§ **Provided data**
★ ★ ★ ★ ★ ★ ★
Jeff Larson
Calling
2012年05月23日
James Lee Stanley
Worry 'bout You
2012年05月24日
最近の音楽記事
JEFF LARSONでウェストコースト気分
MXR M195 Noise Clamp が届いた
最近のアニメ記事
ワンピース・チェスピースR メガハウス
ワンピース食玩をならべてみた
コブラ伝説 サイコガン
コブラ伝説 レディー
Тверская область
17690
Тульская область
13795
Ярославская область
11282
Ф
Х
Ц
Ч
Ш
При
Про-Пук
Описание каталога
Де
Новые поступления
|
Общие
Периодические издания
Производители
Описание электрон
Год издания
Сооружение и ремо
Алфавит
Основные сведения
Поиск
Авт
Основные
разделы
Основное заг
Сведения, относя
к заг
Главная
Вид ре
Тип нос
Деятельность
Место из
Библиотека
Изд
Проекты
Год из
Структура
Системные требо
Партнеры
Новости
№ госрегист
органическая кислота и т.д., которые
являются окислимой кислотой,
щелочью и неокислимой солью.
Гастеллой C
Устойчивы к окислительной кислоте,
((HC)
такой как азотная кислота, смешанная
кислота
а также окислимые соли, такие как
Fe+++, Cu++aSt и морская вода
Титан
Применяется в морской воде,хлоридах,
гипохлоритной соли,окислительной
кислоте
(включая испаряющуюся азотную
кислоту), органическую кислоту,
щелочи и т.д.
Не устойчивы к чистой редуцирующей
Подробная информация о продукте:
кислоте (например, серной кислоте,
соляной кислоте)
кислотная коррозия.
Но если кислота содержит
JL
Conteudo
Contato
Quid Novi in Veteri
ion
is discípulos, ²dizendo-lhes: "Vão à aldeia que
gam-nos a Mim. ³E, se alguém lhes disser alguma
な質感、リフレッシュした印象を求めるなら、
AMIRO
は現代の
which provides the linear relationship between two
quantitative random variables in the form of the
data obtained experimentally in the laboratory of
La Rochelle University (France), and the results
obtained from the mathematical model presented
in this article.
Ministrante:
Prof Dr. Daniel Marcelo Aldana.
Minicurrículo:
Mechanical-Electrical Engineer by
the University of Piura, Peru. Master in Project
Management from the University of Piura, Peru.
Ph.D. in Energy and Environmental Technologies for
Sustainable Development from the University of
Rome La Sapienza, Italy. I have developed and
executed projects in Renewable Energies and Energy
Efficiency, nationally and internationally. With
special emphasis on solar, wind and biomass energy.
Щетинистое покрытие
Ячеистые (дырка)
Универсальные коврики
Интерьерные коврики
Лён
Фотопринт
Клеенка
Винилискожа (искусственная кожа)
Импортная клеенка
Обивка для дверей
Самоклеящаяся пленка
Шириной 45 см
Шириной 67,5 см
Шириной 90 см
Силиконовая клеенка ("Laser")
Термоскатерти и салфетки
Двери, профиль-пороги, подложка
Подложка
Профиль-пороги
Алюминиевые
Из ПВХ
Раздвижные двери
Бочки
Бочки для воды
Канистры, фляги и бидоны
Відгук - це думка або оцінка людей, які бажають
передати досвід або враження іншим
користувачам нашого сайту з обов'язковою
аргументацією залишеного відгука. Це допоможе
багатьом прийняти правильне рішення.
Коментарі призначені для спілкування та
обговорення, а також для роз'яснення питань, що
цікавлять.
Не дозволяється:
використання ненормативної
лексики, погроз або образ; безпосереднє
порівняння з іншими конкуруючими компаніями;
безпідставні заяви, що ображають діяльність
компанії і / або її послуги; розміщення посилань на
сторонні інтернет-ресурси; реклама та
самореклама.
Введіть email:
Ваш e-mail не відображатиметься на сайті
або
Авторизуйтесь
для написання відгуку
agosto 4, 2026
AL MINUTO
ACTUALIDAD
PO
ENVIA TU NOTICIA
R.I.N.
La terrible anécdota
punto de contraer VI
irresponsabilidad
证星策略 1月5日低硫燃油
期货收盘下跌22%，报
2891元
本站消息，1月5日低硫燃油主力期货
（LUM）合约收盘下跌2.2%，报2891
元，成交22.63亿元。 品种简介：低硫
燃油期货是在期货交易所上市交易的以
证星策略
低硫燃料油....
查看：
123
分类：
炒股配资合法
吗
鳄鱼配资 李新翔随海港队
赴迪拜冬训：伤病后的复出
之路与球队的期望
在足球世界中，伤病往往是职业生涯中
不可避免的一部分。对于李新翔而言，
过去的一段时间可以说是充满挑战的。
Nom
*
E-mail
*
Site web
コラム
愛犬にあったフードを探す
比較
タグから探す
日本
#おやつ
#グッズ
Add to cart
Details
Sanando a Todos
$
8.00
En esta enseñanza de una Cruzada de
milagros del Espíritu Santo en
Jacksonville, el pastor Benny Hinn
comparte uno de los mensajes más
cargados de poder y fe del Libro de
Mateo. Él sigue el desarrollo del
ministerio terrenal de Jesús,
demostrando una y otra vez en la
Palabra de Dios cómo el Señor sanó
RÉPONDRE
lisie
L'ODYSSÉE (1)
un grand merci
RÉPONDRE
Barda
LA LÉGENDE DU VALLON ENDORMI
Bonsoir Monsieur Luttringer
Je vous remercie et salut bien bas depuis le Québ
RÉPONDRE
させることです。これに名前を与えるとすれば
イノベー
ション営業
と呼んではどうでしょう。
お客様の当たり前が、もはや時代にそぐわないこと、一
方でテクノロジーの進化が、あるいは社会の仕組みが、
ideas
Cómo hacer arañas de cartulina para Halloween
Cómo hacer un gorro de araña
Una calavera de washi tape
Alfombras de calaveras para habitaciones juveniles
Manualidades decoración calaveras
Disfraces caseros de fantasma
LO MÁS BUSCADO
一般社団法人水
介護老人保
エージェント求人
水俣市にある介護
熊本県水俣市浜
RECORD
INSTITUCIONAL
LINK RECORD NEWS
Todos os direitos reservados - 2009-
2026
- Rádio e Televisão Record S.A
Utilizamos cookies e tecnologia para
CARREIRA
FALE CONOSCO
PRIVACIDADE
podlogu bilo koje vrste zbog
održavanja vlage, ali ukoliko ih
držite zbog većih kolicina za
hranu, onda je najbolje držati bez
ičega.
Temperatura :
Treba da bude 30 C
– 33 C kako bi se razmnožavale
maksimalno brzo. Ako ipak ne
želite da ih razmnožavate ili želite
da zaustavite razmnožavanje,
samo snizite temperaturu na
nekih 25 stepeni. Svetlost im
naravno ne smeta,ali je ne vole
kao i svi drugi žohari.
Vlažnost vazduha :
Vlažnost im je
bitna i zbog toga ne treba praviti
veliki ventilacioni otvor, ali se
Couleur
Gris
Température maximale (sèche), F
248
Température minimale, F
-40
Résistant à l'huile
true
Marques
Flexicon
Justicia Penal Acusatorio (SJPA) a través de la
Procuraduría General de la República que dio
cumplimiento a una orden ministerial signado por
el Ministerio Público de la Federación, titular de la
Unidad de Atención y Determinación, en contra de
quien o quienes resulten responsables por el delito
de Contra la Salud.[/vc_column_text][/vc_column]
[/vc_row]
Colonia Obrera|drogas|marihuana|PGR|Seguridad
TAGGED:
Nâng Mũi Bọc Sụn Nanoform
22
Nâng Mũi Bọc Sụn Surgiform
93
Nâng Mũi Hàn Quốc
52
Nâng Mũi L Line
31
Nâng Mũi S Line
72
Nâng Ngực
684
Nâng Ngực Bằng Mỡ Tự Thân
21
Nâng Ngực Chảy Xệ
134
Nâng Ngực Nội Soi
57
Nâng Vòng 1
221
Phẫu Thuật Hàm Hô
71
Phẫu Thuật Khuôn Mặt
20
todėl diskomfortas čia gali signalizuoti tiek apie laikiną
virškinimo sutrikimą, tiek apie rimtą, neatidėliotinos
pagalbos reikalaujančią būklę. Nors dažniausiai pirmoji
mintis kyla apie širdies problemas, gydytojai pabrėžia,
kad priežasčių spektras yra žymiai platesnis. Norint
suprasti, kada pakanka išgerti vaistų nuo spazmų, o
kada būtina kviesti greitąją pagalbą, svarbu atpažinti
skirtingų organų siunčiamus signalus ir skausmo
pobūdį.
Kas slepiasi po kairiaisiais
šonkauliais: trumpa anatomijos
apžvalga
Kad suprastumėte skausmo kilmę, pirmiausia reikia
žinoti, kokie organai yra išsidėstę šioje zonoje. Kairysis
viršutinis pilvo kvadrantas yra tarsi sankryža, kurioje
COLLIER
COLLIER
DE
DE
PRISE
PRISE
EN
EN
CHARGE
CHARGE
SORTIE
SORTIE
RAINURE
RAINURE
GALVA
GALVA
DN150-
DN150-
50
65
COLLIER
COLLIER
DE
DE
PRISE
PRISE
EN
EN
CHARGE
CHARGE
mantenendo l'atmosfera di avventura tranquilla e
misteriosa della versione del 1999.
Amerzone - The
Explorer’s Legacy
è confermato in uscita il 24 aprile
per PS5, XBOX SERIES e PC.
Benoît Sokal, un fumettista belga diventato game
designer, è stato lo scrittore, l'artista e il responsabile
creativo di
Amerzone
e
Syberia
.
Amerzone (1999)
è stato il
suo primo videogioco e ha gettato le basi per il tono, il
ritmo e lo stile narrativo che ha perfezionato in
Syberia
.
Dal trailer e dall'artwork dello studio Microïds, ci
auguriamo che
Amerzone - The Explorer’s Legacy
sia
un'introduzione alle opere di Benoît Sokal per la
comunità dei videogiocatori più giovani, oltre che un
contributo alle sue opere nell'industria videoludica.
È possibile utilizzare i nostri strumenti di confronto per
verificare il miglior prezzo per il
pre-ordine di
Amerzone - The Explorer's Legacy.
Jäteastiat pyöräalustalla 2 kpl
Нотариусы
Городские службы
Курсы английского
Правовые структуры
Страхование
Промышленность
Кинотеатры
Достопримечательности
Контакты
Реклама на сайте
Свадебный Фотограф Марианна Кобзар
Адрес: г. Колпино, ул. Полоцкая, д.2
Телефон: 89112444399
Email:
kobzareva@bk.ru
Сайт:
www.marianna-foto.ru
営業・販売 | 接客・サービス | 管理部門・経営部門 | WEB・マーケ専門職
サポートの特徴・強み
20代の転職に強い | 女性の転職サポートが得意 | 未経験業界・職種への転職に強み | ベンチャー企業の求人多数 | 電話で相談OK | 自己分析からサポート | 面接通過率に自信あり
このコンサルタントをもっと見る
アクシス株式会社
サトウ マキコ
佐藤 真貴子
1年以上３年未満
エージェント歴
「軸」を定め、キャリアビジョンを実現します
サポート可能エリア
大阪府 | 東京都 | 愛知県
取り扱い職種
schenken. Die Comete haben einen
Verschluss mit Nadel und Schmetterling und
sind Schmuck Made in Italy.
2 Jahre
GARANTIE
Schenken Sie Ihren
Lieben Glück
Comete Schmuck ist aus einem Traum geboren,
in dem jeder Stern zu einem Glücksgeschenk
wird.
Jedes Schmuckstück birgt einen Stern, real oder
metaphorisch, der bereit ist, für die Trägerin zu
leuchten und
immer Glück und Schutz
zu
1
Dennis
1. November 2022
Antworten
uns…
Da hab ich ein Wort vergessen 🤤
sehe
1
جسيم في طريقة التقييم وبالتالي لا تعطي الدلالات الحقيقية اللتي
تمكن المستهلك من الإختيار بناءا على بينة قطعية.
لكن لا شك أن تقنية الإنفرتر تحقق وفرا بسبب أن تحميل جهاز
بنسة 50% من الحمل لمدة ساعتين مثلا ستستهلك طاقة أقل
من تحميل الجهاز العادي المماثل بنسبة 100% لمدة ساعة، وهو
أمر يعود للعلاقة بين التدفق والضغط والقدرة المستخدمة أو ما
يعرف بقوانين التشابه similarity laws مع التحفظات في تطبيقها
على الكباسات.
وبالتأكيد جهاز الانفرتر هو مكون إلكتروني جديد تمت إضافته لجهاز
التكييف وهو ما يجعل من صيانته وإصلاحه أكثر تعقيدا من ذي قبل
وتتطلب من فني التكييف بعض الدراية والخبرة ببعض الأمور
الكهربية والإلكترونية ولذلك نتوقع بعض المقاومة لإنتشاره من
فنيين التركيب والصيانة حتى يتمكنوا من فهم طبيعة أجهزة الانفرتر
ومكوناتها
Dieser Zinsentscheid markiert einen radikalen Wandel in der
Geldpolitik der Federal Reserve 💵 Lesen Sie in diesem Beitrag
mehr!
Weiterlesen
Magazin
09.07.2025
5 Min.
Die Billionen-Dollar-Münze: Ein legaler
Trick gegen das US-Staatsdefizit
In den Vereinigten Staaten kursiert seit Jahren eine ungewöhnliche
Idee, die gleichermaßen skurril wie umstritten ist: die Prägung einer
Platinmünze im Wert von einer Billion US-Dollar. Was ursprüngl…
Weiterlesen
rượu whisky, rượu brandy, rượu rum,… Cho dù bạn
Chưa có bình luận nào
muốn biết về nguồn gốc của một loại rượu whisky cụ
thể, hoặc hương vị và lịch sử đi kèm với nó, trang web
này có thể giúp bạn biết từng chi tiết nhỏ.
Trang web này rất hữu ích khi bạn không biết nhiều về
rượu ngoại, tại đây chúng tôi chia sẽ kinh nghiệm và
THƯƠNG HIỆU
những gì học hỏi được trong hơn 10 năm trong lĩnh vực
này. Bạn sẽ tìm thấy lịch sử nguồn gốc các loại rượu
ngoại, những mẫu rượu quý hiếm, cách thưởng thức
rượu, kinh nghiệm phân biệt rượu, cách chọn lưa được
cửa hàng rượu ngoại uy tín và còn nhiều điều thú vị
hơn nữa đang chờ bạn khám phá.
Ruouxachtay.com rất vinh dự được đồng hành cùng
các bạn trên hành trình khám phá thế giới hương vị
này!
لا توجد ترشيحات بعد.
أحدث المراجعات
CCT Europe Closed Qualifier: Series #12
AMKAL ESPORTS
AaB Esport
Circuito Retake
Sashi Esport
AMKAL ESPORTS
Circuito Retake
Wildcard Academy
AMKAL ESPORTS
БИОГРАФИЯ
★ ★ ★ ★ ★ ★ ★
§ **Exercise requirements**
Reproduce exactly the section above that begins at the line containing "Geldpolitik der Federal" and ends at the line containing "Idee, die gleichermaßen", leaving out all other lines.

§ **Task solution**
Geldpolitik der Federal Reserve 💵 Lesen Sie in diesem Beitrag
mehr!
Weiterlesen
Magazin
09.07.2025
5 Min.
Die Billionen-Dollar-Münze: Ein legaler
Trick gegen das US-Staatsdefizit
In den Vereinigten Staaten kursiert seit Jahren eine ungewöhnliche
Idee, die gleichermaßen skurril wie umstritten ist: die Prägung einer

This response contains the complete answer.